Building Economic Resilience to the Health Impacts of Climate Change

Climate change is increasingly recognized not only as an environmental and economic threat but as one of the defining health challenges of the coming decades. Rising temperatures, changing precipitation patterns, more frequent and severe extreme weather events, and disruptions to food and water systems are driving growing health burdens across virtually every region yet the economic costs of these health impacts, and the investments required to build resilience against them, remain poorly quantified in most national planning frameworks.
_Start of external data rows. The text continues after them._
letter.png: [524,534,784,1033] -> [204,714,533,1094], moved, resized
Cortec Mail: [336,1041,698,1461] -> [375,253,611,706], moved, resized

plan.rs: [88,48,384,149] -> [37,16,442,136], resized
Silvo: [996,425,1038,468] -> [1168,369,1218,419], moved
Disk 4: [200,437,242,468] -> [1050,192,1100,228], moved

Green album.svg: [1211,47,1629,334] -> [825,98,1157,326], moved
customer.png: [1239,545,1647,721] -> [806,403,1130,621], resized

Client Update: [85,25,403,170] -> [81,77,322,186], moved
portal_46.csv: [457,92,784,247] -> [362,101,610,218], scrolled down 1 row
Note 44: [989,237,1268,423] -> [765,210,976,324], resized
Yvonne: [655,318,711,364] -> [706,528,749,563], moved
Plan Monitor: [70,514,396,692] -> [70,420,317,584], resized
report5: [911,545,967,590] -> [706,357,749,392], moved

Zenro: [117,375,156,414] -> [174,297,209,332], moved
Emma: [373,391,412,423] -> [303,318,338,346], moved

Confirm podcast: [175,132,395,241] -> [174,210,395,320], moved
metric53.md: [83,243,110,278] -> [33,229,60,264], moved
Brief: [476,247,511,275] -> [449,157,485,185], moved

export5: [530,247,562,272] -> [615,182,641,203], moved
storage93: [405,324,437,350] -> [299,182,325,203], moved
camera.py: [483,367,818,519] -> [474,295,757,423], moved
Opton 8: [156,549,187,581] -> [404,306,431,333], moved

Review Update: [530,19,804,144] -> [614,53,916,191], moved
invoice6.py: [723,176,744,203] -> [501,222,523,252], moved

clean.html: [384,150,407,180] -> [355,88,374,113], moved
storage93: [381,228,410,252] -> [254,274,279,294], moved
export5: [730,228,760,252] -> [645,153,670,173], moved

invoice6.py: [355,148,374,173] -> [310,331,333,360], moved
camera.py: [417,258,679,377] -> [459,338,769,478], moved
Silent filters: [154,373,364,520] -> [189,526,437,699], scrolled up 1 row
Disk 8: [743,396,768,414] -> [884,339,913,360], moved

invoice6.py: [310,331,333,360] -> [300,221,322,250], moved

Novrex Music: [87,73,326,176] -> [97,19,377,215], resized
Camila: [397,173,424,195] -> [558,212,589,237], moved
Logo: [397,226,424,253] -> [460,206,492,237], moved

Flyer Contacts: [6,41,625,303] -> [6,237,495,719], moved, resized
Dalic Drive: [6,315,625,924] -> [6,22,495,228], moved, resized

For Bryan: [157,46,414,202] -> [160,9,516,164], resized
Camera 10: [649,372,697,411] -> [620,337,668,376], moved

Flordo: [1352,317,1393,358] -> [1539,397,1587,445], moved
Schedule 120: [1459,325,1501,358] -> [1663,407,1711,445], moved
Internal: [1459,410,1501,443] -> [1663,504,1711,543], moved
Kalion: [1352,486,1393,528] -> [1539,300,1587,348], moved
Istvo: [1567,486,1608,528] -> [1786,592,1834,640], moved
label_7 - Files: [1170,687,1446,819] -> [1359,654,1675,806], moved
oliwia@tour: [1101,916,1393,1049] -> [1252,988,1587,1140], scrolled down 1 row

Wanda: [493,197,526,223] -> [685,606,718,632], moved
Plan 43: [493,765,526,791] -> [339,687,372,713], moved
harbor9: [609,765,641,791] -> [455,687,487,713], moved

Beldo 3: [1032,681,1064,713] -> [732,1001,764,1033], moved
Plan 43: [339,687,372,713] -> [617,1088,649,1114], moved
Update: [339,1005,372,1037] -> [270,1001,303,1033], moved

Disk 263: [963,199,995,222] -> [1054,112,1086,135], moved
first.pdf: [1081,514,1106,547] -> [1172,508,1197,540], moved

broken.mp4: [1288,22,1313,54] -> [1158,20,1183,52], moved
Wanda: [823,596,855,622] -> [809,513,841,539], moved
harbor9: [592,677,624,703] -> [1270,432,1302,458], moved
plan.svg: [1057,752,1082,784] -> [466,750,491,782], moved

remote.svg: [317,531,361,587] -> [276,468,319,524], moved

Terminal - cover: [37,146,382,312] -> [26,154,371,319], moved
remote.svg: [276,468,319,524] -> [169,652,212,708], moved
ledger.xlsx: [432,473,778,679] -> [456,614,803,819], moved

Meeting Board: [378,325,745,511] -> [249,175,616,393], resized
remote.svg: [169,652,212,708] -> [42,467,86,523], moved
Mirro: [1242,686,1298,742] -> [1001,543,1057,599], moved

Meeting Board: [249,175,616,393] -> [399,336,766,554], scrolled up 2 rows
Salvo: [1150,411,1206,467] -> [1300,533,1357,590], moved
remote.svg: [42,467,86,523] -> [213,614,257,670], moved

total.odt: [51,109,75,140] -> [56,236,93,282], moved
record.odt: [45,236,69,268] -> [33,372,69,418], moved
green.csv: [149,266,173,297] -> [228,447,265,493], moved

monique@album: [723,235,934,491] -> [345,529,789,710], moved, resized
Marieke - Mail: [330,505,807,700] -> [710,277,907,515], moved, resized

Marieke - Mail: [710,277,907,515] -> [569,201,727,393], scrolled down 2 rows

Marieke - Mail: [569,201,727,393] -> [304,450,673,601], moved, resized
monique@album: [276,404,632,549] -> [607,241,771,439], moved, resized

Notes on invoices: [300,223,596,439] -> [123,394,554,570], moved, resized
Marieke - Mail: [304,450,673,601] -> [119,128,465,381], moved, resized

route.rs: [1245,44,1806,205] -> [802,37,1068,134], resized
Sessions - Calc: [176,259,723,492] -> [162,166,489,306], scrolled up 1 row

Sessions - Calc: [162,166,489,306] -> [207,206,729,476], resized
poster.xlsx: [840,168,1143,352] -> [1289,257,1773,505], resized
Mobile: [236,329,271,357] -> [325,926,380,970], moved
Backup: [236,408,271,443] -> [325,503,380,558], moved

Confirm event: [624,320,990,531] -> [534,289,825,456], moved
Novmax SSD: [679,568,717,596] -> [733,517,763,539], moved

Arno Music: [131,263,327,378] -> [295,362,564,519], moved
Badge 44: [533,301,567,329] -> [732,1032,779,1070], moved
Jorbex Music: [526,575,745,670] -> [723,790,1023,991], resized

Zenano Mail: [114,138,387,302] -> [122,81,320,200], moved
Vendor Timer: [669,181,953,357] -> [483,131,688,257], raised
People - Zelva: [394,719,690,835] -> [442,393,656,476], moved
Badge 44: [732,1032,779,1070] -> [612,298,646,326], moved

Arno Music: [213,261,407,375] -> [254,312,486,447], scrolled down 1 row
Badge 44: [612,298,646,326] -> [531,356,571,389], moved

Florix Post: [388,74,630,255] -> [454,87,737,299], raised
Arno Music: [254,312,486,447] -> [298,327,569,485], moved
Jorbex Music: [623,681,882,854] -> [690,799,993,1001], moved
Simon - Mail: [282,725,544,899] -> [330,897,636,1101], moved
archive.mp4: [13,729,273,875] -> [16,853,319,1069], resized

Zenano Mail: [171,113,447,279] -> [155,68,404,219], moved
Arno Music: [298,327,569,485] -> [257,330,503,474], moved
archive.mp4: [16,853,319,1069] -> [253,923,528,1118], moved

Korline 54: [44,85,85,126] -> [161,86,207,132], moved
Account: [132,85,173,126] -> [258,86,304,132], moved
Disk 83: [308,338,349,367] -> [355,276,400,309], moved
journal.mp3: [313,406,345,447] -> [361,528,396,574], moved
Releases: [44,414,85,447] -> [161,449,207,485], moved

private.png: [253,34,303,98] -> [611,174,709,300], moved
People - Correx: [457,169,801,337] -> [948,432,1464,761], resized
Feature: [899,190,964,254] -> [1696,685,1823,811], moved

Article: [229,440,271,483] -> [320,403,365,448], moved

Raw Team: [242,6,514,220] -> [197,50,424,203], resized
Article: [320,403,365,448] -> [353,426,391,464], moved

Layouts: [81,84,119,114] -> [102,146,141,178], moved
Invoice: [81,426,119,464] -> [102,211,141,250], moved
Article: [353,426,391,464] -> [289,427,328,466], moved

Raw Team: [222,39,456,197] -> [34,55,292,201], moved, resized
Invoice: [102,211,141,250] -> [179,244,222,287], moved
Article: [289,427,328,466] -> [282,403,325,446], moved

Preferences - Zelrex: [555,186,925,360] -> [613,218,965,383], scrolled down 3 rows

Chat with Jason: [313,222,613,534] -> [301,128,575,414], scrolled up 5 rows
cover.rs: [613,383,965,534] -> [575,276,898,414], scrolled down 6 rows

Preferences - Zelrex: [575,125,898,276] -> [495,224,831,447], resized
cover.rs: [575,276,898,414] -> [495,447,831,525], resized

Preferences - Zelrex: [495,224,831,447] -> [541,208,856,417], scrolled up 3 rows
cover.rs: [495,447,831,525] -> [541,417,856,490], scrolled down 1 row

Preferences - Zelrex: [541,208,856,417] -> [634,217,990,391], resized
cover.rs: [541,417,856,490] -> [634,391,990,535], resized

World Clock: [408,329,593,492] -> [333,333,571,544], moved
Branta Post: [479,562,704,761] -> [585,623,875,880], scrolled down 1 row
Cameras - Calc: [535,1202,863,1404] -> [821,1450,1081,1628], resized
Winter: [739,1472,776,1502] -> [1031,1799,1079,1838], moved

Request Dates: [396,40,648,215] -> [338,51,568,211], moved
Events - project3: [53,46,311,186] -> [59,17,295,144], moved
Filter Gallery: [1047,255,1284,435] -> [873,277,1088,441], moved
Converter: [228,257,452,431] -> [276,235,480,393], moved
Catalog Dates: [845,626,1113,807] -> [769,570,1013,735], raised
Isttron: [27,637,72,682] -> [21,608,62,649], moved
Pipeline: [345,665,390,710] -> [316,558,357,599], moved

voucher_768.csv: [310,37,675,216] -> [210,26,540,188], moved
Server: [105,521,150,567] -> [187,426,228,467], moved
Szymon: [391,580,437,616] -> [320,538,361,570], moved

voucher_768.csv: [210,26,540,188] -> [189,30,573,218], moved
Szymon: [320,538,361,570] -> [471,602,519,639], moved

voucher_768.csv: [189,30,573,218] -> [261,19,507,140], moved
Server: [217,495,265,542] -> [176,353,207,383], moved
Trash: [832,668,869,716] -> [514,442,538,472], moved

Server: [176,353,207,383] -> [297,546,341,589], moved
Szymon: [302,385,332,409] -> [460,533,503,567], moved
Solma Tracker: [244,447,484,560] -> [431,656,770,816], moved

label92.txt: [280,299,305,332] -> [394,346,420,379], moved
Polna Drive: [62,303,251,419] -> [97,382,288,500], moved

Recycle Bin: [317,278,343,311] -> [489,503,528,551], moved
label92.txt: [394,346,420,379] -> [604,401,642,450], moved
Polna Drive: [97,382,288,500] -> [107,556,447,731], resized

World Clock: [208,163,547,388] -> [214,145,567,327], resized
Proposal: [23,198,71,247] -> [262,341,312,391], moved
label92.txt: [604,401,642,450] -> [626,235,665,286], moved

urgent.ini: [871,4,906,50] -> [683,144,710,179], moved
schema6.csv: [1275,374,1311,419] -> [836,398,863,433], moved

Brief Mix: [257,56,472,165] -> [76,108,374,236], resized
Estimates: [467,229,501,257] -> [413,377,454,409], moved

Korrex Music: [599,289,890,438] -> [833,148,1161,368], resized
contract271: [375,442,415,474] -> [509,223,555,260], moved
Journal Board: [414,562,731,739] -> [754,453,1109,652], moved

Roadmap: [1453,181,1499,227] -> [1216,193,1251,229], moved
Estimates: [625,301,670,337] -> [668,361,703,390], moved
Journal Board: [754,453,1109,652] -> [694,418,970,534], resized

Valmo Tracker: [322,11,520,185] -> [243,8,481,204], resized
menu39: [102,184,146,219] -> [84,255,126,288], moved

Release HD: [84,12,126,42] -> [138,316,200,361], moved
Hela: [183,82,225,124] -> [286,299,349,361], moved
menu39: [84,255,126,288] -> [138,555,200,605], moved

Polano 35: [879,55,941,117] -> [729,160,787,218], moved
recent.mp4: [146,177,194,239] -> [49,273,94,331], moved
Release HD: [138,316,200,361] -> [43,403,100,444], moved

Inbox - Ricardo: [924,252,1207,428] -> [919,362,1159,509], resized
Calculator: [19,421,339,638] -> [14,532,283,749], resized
This BCG and World Economic Forum report addresses that gap, providing the first comprehensive global estimate of the economic costs of climate-driven health impacts.
The report estimates that climate change could generate up to $1.5 trillion in lost productivity by 2050 through its health impacts, operating across three primary pathways: the direct effects of heat stress and extreme weather on human physiology and work capacity; the health consequences of disrupted food systems and increased food insecurity; and the strain placed on health systems by rising disease burdens from climate-sensitive conditions including vector-borne diseases, respiratory illness, and malnutrition. The analysis spans multiple sectors and geographies, finding that the greatest burdens fall disproportionately on low- and middle-income countries and on outdoor and informal workers.
A framework for building economic resilience to climate-driven health impacts is organized around three domains: protecting people through public health adaptation measures including heat action plans, early warning systems, and vector control programs; strengthening health systems to manage rising climate-attributable burdens; and reforming food, built environment, and energy systems to reduce exposure at population scale. Investments in resilience generate significant positive economic returns, with strong co-benefits across sectors.
For health policymakers, finance ministries, and businesses operating in climate-vulnerable environments, the report makes a clear and quantified case for treating climate-driven health impacts as a core economic risk requiring proactive management and for integrating health outcomes into climate adaptation investment planning at national and subnational levels.